Ces raisons peuvent donc expliquer, en partie, pourquoi plus des 3/4 du tracé n’ont pas encore été réalisés, le Sénégal étant le seul pays à avoir entamé le projet. Au-delà des défis sécuritaires à relever, pour certains spécialistes, dont Marc Bied-Charreton, président du Comité scientifique français de la désertification, la création d’une telle muraille n’était pas réalisable. Dès 2010, il prévenait à l’occasion d’une interview accordée à terraeco.net* qu’il fallait : «protéger l’ensemble des sols et non pas construire des barrières de ce type qui sont vouées à l’échec » rajoutant que « les grands barrages verts ont toujours échoué. L’Algérie s’y est essayée il y a trente ans et les populations n’ont pas adhéré.

(Enregistrements fournis):
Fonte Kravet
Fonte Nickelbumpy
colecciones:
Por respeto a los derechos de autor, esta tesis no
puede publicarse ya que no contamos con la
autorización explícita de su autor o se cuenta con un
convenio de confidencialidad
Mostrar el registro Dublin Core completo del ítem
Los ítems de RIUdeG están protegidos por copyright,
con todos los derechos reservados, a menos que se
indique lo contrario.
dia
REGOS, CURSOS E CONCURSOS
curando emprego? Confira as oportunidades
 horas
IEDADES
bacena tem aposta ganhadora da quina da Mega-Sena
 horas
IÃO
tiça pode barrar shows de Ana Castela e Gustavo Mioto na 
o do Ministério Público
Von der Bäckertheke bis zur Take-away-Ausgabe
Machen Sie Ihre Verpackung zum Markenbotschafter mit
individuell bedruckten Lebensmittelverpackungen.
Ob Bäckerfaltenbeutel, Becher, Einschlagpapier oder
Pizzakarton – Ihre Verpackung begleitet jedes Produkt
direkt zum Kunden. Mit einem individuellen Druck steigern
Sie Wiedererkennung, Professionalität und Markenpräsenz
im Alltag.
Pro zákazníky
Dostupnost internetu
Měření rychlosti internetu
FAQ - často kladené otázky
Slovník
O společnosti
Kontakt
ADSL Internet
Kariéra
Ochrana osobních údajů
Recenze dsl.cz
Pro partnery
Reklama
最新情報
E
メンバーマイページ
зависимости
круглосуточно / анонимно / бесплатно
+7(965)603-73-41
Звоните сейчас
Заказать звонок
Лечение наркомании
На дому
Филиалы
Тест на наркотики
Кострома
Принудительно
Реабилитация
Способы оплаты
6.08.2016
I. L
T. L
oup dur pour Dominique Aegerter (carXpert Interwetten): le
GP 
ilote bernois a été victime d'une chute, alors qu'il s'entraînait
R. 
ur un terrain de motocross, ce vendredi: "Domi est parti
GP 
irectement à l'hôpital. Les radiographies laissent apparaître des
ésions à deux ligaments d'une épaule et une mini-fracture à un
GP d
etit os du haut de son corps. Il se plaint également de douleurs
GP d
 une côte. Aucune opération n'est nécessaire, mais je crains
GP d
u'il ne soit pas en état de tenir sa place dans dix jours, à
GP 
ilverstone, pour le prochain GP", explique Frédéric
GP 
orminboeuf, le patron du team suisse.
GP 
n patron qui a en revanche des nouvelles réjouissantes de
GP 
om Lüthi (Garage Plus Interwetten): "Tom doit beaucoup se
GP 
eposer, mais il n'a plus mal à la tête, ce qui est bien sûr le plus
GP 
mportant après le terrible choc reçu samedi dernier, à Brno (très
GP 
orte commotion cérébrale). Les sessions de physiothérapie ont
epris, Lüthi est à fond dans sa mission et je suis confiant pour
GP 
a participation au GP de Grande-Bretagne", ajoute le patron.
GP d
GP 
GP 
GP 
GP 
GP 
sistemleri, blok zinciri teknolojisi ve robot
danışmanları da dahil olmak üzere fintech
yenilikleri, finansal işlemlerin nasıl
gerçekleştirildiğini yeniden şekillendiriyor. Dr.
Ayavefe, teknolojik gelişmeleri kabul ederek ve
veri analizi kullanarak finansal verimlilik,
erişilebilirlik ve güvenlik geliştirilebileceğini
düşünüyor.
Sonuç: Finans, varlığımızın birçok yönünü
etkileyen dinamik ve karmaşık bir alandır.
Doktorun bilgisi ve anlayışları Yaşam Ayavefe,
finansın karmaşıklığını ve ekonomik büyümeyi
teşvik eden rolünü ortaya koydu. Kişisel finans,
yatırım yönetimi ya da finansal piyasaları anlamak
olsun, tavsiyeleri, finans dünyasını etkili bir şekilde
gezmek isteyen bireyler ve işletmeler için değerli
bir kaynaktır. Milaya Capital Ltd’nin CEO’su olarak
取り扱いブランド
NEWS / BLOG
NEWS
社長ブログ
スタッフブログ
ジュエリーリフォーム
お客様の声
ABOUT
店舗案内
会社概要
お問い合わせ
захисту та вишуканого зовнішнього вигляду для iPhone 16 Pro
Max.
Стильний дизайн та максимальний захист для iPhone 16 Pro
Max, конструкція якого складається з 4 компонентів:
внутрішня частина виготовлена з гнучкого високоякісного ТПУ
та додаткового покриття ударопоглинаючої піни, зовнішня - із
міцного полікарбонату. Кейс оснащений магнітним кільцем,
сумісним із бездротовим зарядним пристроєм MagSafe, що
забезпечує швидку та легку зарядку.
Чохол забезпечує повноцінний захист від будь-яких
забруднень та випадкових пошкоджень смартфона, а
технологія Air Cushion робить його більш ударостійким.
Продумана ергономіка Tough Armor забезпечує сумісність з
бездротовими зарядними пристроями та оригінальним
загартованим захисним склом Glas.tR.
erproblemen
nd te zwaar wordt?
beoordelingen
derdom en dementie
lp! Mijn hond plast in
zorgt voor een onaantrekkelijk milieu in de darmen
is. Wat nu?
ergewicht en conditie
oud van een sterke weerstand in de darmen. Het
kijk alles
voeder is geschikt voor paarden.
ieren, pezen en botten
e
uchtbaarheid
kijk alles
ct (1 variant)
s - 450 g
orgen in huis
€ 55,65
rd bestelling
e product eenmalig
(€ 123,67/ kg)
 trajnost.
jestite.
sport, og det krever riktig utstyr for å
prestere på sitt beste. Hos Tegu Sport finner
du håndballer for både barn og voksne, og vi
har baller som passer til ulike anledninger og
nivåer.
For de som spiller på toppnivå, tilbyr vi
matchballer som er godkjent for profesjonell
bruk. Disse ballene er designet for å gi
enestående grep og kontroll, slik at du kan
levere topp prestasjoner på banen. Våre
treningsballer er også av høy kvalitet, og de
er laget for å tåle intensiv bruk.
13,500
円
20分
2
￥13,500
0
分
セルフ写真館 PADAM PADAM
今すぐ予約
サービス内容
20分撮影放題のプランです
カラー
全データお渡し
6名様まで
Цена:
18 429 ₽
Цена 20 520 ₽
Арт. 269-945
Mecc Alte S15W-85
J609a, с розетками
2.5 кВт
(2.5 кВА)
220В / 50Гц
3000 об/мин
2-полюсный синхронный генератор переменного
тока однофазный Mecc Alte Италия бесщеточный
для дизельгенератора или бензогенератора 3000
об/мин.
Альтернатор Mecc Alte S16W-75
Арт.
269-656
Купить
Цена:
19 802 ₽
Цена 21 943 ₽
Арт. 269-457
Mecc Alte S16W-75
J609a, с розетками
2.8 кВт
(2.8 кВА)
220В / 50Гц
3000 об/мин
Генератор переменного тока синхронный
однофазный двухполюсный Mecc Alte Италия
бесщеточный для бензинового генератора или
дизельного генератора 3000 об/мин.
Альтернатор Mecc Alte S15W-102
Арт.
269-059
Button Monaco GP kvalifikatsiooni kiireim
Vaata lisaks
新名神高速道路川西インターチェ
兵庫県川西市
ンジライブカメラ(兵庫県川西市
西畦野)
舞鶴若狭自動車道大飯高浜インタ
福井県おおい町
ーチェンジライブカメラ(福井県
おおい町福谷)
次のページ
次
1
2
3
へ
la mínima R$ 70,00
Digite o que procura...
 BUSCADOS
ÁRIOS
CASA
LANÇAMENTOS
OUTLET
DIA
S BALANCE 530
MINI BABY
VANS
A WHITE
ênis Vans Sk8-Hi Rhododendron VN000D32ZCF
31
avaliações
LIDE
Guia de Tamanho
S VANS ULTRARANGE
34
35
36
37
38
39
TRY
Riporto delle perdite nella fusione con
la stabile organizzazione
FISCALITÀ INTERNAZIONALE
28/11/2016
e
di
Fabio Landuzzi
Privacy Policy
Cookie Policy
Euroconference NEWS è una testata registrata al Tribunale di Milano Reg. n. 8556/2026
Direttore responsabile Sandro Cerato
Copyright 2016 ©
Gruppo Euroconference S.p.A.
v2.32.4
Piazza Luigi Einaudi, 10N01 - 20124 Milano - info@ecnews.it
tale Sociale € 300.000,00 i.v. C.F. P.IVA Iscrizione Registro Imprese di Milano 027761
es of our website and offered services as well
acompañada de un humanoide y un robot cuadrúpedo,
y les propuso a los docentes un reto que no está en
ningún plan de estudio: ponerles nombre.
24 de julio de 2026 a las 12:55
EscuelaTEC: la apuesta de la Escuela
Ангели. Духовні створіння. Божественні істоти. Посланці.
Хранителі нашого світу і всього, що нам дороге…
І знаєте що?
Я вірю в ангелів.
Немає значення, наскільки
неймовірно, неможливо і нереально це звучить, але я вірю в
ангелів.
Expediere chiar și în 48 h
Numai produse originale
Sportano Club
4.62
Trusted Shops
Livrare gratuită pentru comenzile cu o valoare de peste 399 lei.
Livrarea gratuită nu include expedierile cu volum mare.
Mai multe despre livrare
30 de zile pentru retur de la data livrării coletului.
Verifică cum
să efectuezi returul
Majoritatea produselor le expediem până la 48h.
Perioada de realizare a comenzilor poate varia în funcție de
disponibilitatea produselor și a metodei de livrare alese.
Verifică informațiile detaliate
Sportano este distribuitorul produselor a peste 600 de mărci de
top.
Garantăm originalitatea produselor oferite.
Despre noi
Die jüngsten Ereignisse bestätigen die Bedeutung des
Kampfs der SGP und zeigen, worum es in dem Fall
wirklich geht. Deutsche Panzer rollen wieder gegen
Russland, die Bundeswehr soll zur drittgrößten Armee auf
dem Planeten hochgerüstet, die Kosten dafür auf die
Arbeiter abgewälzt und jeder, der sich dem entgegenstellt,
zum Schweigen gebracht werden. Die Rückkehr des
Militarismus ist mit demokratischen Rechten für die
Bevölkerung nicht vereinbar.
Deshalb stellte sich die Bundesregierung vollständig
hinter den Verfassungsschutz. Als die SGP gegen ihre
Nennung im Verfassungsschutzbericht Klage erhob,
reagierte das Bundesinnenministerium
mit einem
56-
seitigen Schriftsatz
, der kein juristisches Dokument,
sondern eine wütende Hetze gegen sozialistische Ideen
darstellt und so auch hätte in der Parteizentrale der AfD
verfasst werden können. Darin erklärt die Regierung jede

(Consignes):
A. Indiquez si chacune des affirmations suivantes concorde avec l’extrait, en citant les mots qui tranchent : (i) le Sénégal est le seul pays à avoir commencé le projet ; (ii) Marc Bied-Charreton préside le Comité scientifique français de la désertification ; (iii) selon lui, la tentative algérienne a été bien accueillie par les populations.
B. Extrayez des enregistrements chaque ligne qui contient la chaîne "robot", en tenant compte de la casse.

(Réponses par consigne):
A.
(i) Oui : « le Sénégal étant le seul pays à avoir entamé le projet ».
(ii) Oui : « président du Comité scientifique français de la désertification ».
(iii) Non : « L’Algérie s’y est essayée il y a trente ans et les populations n’ont pas adhéré. »

B.
sistemleri, blok zinciri teknolojisi ve robot
acompañada de un humanoide y un robot cuadrúpedo,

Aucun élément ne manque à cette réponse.